It’s time we stop calling President Donald Trump mentally ill.
“The president’s performance on Fox & Friends struck me and many viewers as one of a frighteningly unhinged individual,” said Dr. Justin Frank in a September 2018 piece for Stat News titled “I used applied psychoanalysis to assess President Trump. The diagnosis is frightening.” Frank’s Twitter is littered with accusations that the president needs “mental help.”
“Mental health experts say his narcissism could make him capable of just about anything,” states the subtitle of Alex Morris’ November 2018 piece for Rolling Stone.
In fact, there’s a whole book about the president’s mental health. “The Dangerous Case of Donald Trump” is a 2017 title edited by forensic psychologist Dr.

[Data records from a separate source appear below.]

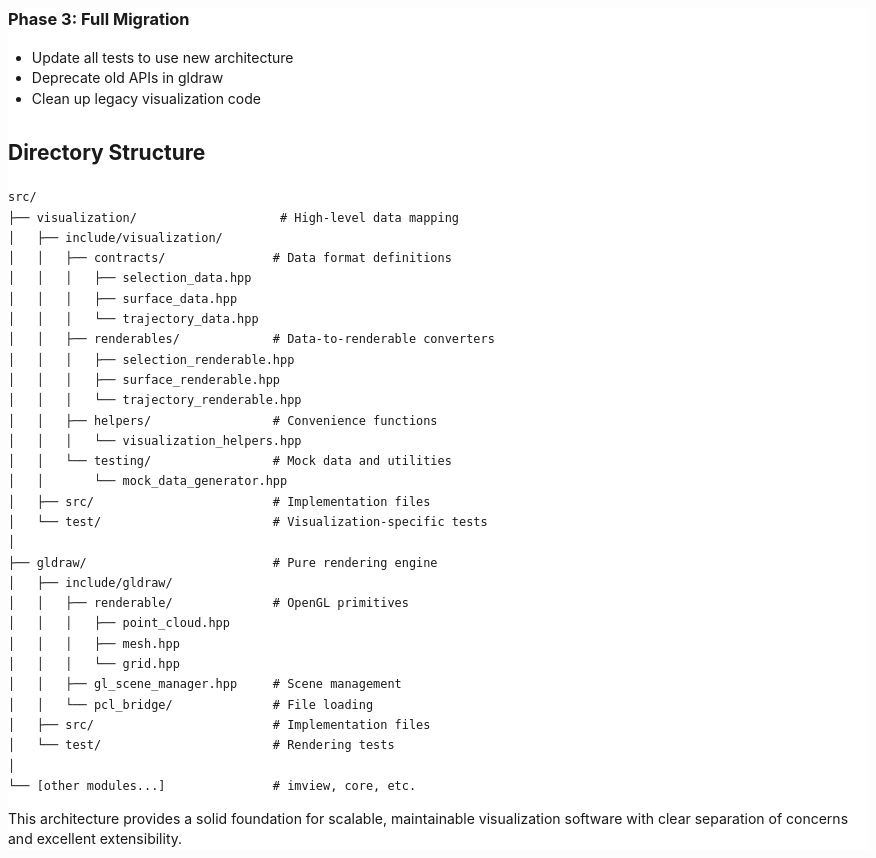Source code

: ### **Phase 3**: Full Migration
- Update all tests to use new architecture
- Deprecate old APIs in gldraw
- Clean up legacy visualization code

## Directory Structure

```
src/
├── visualization/                    # High-level data mapping
│   ├── include/visualization/
│   │   ├── contracts/               # Data format definitions
│   │   │   ├── selection_data.hpp
│   │   │   ├── surface_data.hpp
│   │   │   └── trajectory_data.hpp
│   │   ├── renderables/             # Data-to-renderable converters
│   │   │   ├── selection_renderable.hpp
│   │   │   ├── surface_renderable.hpp
│   │   │   └── trajectory_renderable.hpp
│   │   ├── helpers/                 # Convenience functions
│   │   │   └── visualization_helpers.hpp
│   │   └── testing/                 # Mock data and utilities
│   │       └── mock_data_generator.hpp
│   ├── src/                         # Implementation files
│   └── test/                        # Visualization-specific tests
│
├── gldraw/                          # Pure rendering engine
│   ├── include/gldraw/
│   │   ├── renderable/              # OpenGL primitives
│   │   │   ├── point_cloud.hpp
│   │   │   ├── mesh.hpp
│   │   │   └── grid.hpp
│   │   ├── gl_scene_manager.hpp     # Scene management
│   │   └── pcl_bridge/              # File loading
│   ├── src/                         # Implementation files
│   └── test/                        # Rendering tests
│
└── [other modules...]               # imview, core, etc.
```

This architecture provides a solid foundation for scalable, maintainable visualization software with clear separation of concerns and excellent extensibility.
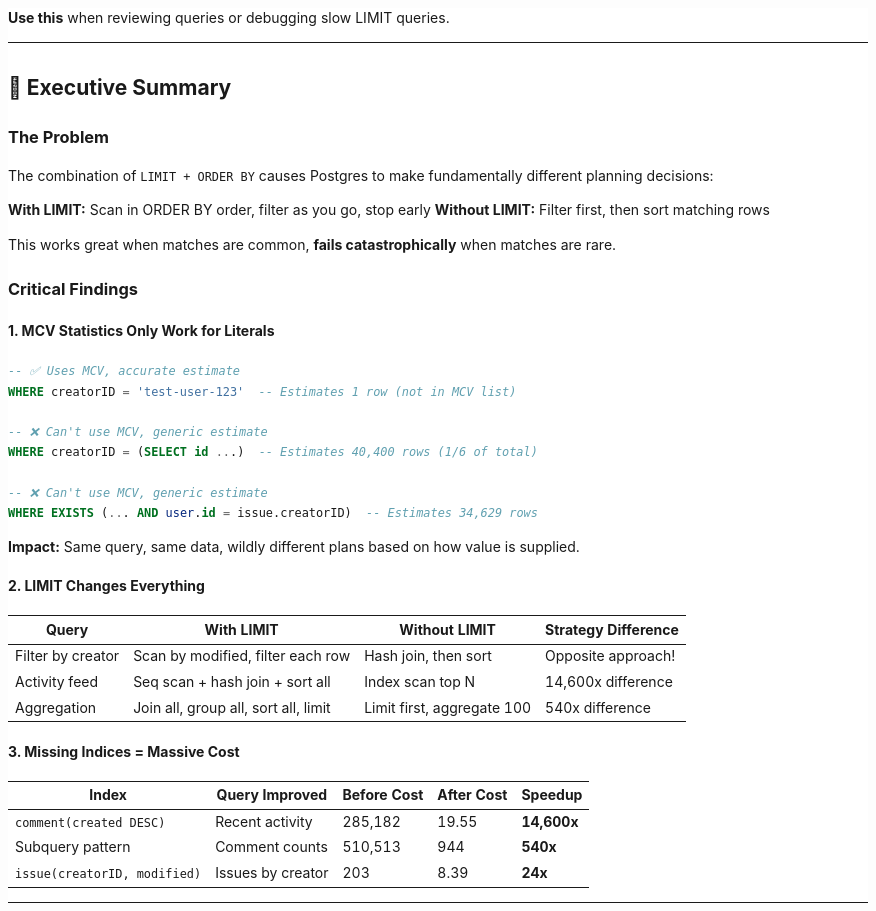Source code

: **Use this** when reviewing queries or debugging slow LIMIT queries.

---

## 🎯 Executive Summary

### The Problem

The combination of `LIMIT + ORDER BY` causes Postgres to make fundamentally different planning decisions:

**With LIMIT:** Scan in ORDER BY order, filter as you go, stop early
**Without LIMIT:** Filter first, then sort matching rows

This works great when matches are common, **fails catastrophically** when matches are rare.

### Critical Findings

#### 1. **MCV Statistics Only Work for Literals**

```sql
-- ✅ Uses MCV, accurate estimate
WHERE creatorID = 'test-user-123'  -- Estimates 1 row (not in MCV list)

-- ❌ Can't use MCV, generic estimate
WHERE creatorID = (SELECT id ...)  -- Estimates 40,400 rows (1/6 of total)

-- ❌ Can't use MCV, generic estimate
WHERE EXISTS (... AND user.id = issue.creatorID)  -- Estimates 34,629 rows
```

**Impact:** Same query, same data, wildly different plans based on how value is supplied.

#### 2. **LIMIT Changes Everything**

| Query | With LIMIT | Without LIMIT | Strategy Difference |
|-------|-----------|---------------|---------------------|
| Filter by creator | Scan by modified, filter each row | Hash join, then sort | Opposite approach! |
| Activity feed | Seq scan + hash join + sort all | Index scan top N | 14,600x difference |
| Aggregation | Join all, group all, sort all, limit | Limit first, aggregate 100 | 540x difference |

#### 3. **Missing Indices = Massive Cost**

| Index | Query Improved | Before Cost | After Cost | Speedup |
|-------|---------------|-------------|------------|---------|
| `comment(created DESC)` | Recent activity | 285,182 | 19.55 | **14,600x** |
| Subquery pattern | Comment counts | 510,513 | 944 | **540x** |
| `issue(creatorID, modified)` | Issues by creator | 203 | 8.39 | **24x** |

---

Bandy X. Lee, who also led a conference dedicated to the President’s alleged mental illness.
That’s all ridiculous. Characterizing the president’s behavior as a result of some mental illness means that mental illness has become a code-word for idiocy and meanness.
The president knows exactly what he is doing and what he means. He meant it when he said immigrants are bringing rapists, drugs and crime. He knew he was calling former presidential candidate Carly Fiorina ugly, and insinuating that Ted Cruz’s dad killed John F. Kennedy. He knew what he was doing when he backtracked on countless policy issues: the wall, trade, immigration, social policy and more.
To quote the president’s most unlikely ally Marco Rubio, we must dispel with this notion that the president doesn’t know what he is doing. He knows exactly what he’s doing. To write off all of his policy blunders and insults as the result of some condition is offensive to those who are actually suffering from mental illness.
Mental illness does not, by default, make someone a jerk or an idiot. Some of the most talented and competent members of American society have mental health issues. The president is not one of them and the fact that he does what he does on his own accord is far more disturbing than any actual mental illness.
It’s not only wrong to say that Trump is Trump because of mental illness. It’s also a violation of medical ethics. Back in the early 1970s, the American Psychiatric Association (APA) published a guidebook on ethics for the nation’s mental health providers. Section 7’s annotation reads, in part, that “it is unethical for a psychiatrist to offer a professional opinion unless he or she has conducted an examination and has been granted proper authorization for such a statement.”
The section, often called the “Goldwater rule,” bears the name of former Republican presidential candidate Barry Goldwater. The controversial publication “Fact” ran an article in their 1964 edition titled “The Unconscious of a Conservative: A Special Issue on the Mind of Barry Goldwater.” The article polled a group of psychiatrists about Senator Goldwater and whether or not he was fit for the office. Goldwater sued “Fact,” winning $75,000 in punitive damages.
If the last decade of American politics has taught us anything, it’s that words matter. Their implications are serious; President Trump doesn’t understand this. We must be better. He isn’t sick. He’s racist, sexist, ableist and downright mean. To hide that under the guise of mental illness is despicable and does a great disservice to those who actually experience mental illness.